# Pheasant Assassin ( Ramblings from an old man)



## Natural Born Killer (Oct 29, 2015)

Rogue, 
With #17 & 18 for the season this morning, All Wild Birds ( Salt Lake County), only six have been from this years hatch. Previous trip out 3 big roosters. Me Zero, Rogue two, My daughter one , I didn't fire a shot, Rogue caught both of mine in the thick cattails.
For an 8 year old he is on Fire this year, 
We Both get torn up and worn out pretty bad in the cattails, and need a few days off to heal up and recover between hunts Aspirin for me and antibiotics and aspirin for Rogue,
My wife and most of the crew are in Disneyland right now, But this morning I was in the happiest place on earth. Just Rogue and myself doing what we both love to do.

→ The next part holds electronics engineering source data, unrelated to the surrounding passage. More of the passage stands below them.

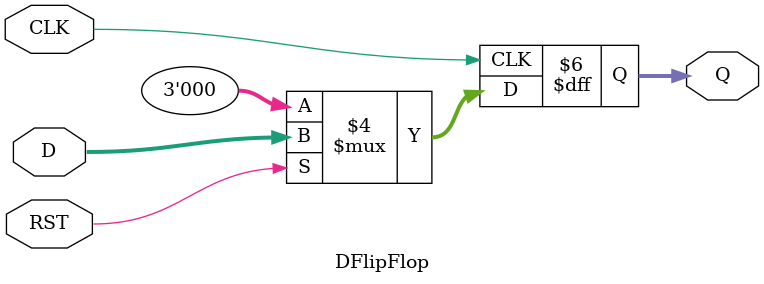
<source format=v>
`timescale 1ns / 1ps

// ¿ØÖÆµ¥ÔªControlUnit×ÓÄ£¿é
// D-Q´¥·¢Æ÷
module DFlipFlop(D,RST,CLK,Q);
    input [2:0] D;
    input RST;
    input CLK;
    output reg [2:0] Q;
    always @ (posedge CLK) begin
        if(RST==0) Q<=0;
        else Q<=D;
    end
endmodule

</source>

Just Ramblings from an old guy who is **** proud of this Springer


----------



## Papa Moses (Sep 27, 2018)

Awesome story. Congrats on the success!


----------



## Wire (Nov 2, 2017)

Great write up. Congrats on the birds, nothing beats chasing wild roosters.


----------



## one4fishing (Jul 2, 2015)

Nice. My Disneyland is on The Wasatch with an elk tag in my pocket. So I understand the expression.


----------



## johnrr65 (Nov 7, 2019)

Looks great!


----------



## DallanC (Jan 13, 2009)

Great write up, and I fully agree!

Congrats on having a dog that can catch birds too. I had one like that, loved that dog. A beautiful Irish Setter. Mentioned it here on the forum a couple times that he'd catch them and people skeptically said "no way, pheasants are too fast". LOL.

My dog learned to jump forward when told to flush, low to the ground with his fore-arms extended and kindof push / bend the grass over in front of him making a net of sorts pinning the bird. It was remarkable to watch, and he got good at it.

If my dog was on point sometimes I'd play with him and walk past like I didnt see him. He'd be staring at the bird then out of the corner of his eye see me walk past... then he'd start looking back and forth frantically at the bird and back to me, back to the bird. After a bit he'd figure "that guys dumb" and just try to catch it and bring it to me.

Ah, those were good times.


-DallanC


----------



## CPAjeff (Dec 20, 2014)

Congrats on the success! In my opinion, the Rooster Pheasant is the King of Gamebirds!


----------



## Papa Moses (Sep 27, 2018)

CPAjeff said:


> Congrats on the success! In my opinion, the Rooster Pheasant is the King of Gamebirds!


Amen!


----------



## Gordon (Sep 11, 2007)

A wild rooster in Utah is a true trophy these days.
I hunt some thick cattail patches and that is where you separate the men from the boys


----------